A zany black comedy with echoes of Dirty Rotten Scoundrels and Skin Game, Bedniye Rodstvenniki (oots) hones in on a Russian con-job. Shameless slimeball Eduard Edik Letov (Konstantin Khabensky) - clad in an everpresent Hawaiian shirt - puts the sting on alien travelers hoping to connect with their roots, by having local phonies pose as the visitors' long-lost relatives.
Complications abound when Letov attempts to pass off an entire village under the guise of a community wiped out during the Second World War.

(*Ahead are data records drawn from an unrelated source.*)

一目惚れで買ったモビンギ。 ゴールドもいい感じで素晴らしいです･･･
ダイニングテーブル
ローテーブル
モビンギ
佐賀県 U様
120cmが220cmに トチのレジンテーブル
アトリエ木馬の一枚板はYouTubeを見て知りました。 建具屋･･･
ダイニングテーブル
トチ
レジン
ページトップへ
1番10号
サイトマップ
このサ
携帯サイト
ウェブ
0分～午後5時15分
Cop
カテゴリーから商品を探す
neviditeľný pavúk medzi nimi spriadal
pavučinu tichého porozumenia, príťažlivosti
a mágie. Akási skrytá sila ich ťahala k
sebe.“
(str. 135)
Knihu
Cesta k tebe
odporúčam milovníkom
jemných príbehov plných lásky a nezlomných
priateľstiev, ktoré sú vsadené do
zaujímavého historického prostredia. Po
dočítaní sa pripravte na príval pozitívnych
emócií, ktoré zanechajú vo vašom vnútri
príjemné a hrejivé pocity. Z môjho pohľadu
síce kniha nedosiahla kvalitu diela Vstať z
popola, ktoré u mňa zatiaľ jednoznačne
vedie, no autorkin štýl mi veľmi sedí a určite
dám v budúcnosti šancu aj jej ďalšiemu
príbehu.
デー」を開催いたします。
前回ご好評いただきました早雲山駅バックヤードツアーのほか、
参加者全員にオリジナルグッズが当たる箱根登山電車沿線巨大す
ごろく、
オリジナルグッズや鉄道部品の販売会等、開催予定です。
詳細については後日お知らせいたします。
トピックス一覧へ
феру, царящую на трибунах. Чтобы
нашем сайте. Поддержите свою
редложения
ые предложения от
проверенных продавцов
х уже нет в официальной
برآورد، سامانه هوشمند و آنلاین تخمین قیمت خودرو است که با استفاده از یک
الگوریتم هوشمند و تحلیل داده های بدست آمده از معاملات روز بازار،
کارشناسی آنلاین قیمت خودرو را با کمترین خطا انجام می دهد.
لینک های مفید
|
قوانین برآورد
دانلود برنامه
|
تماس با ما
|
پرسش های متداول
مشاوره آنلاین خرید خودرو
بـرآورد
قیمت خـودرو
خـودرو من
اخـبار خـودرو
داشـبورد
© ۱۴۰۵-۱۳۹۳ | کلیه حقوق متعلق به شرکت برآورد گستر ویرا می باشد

The arrival of a group of trouble-causing misfits, among them mobster Barukh (Leonid Kanevsky) - who wishes to bury his mother's remains, only to discover that someone keeps exhuming them - and the lech Simon (Otto Tausig) - a Canadian with an insatiable fetish for his sexy translator - turn Letov's latest scheme into a veritable cat's cradle.
Screenwriter Gennady Ostrovsky fills his scenario with the most eccentric characters in memory - such as the masseuse certain that his pet carp is a reincarnated cosmonaut - and outrageous plot twists.
Critically acclaimed by reviewers in the States, Bedniye Rodstvenniki debuted in its native Russia in October 2005, and premiered in the United States at the Portland Film Festival, February 2006.